Recently, the media published stories indicating that hundreds of cancer patients were sleeping on the floor and verandas of the Uganda Cancer Institute as they wait for their next appointment due to the lack of funds to go back and return the next day in the morning.
Now, in a brief memo published Thursday, UCI says that it has established a care home for patients who have nowhere to stay in Kampala during the course of their treatment and care at the institute.
Dr. Nixon Niyonzima, the head of research and training, says that they have built a patient’s hostel at Mulago hill with the capacity of accommodating more than 160 cancer patients free of charge as they wait for their next appointment.
Dr. Niyonzima says that currently, the institute has 120 beds, adding that they have received funding from the government to expand to a 365-bed hospital and construction work is ongoing.
Dr.
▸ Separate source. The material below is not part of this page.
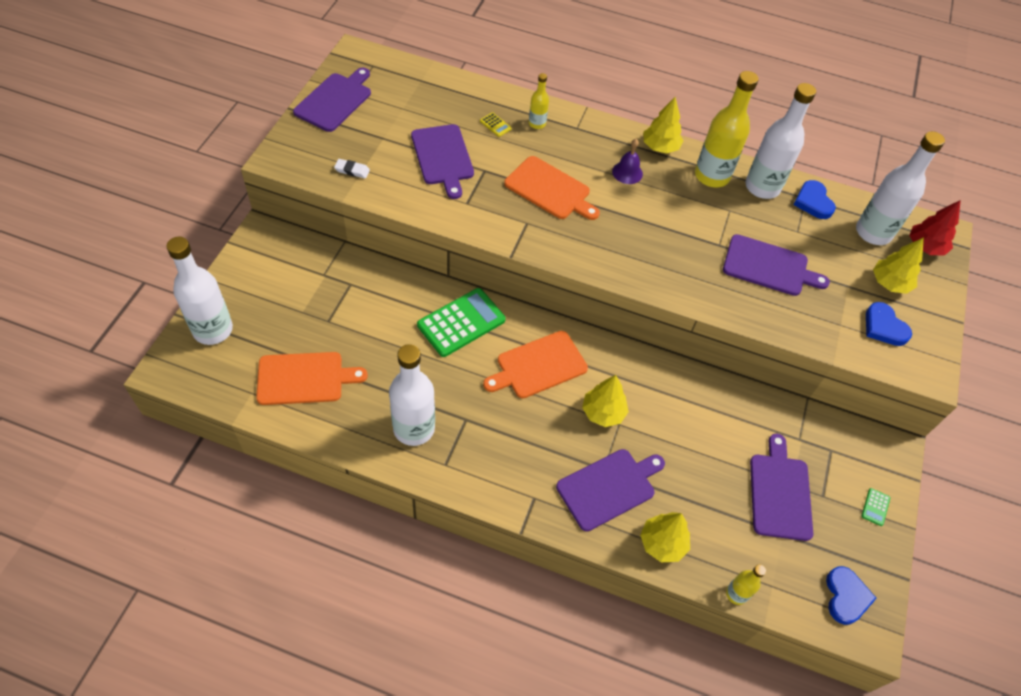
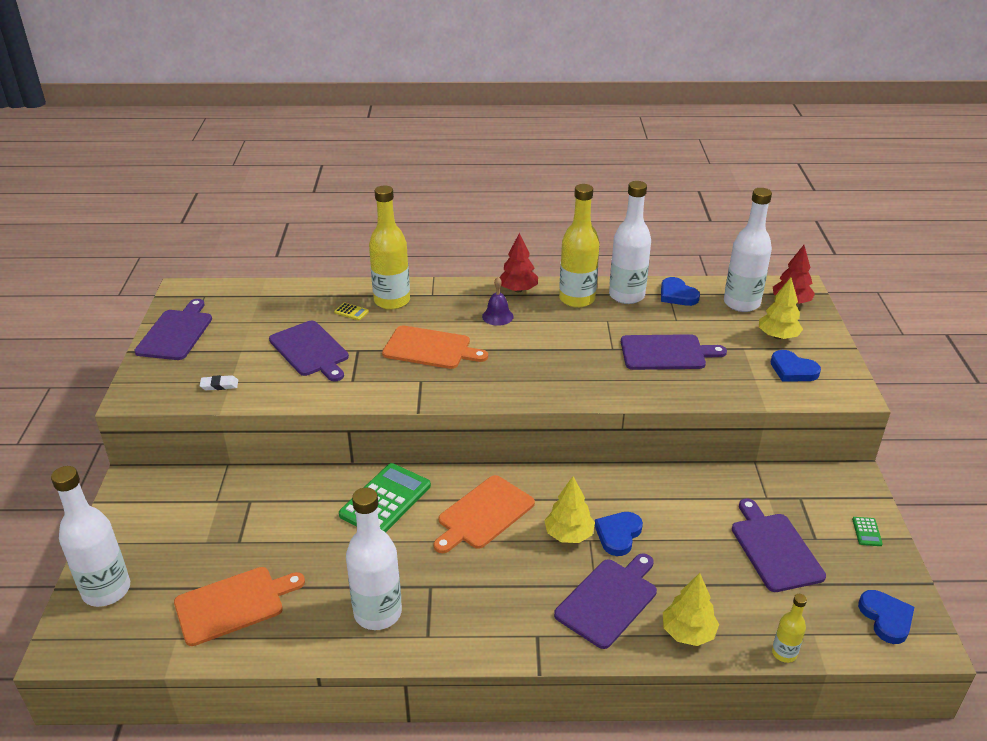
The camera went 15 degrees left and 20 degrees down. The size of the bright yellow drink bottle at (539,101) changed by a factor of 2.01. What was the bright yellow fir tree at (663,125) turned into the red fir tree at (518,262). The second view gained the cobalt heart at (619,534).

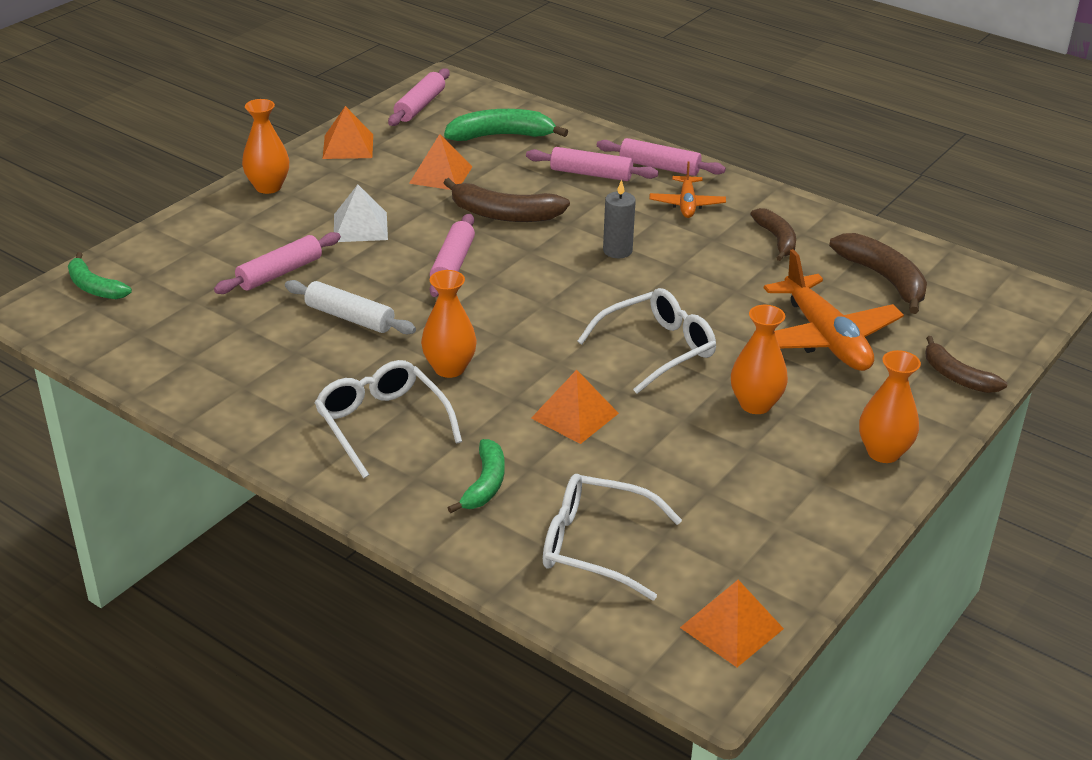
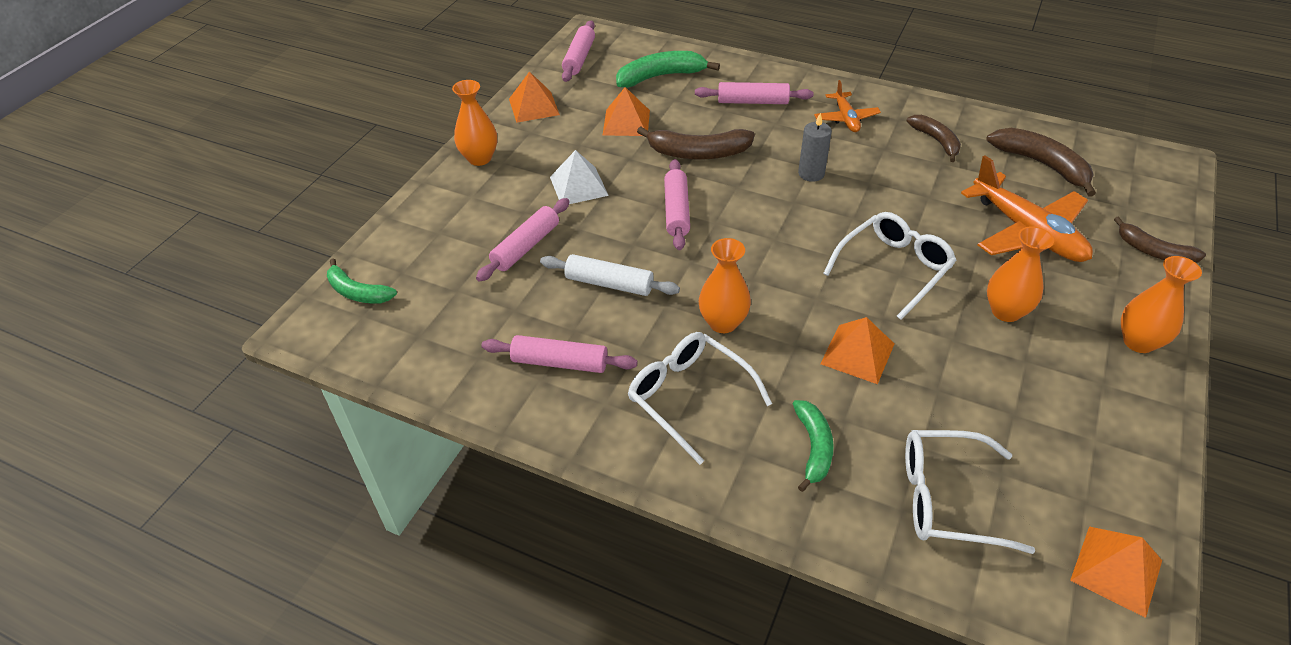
The camera went 10 degrees left and 10 degrees up. The rose-pink pastry roller ended up elsewhere, having gone from (661,157) to (559,354).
Jackson Orem the Executive Director of Uganda Cancer institute told journalists at the government-owned Uganda Media Center on Thursday that 85 percent of the patients visiting UCI come from upcountry, which means that they have to navigate the social and economic barriers and hence end up staying at the cancer institute.
He revealed that they have erected temporally shelters at Mulago hill where these people can stay as they wait for their next appointment.
He adds that there has been increased cancer awareness in the country from 3 percent in 2003, which has piled pressure on the institute because of the increased cancer services.
An estimated 33000 people are diagnosed with cancer in Uganda annually. However, only about 7400 people make it to the cancer institute because of the rural-urban divide. Patients in rural areas can’t easily access UCI in Kampala.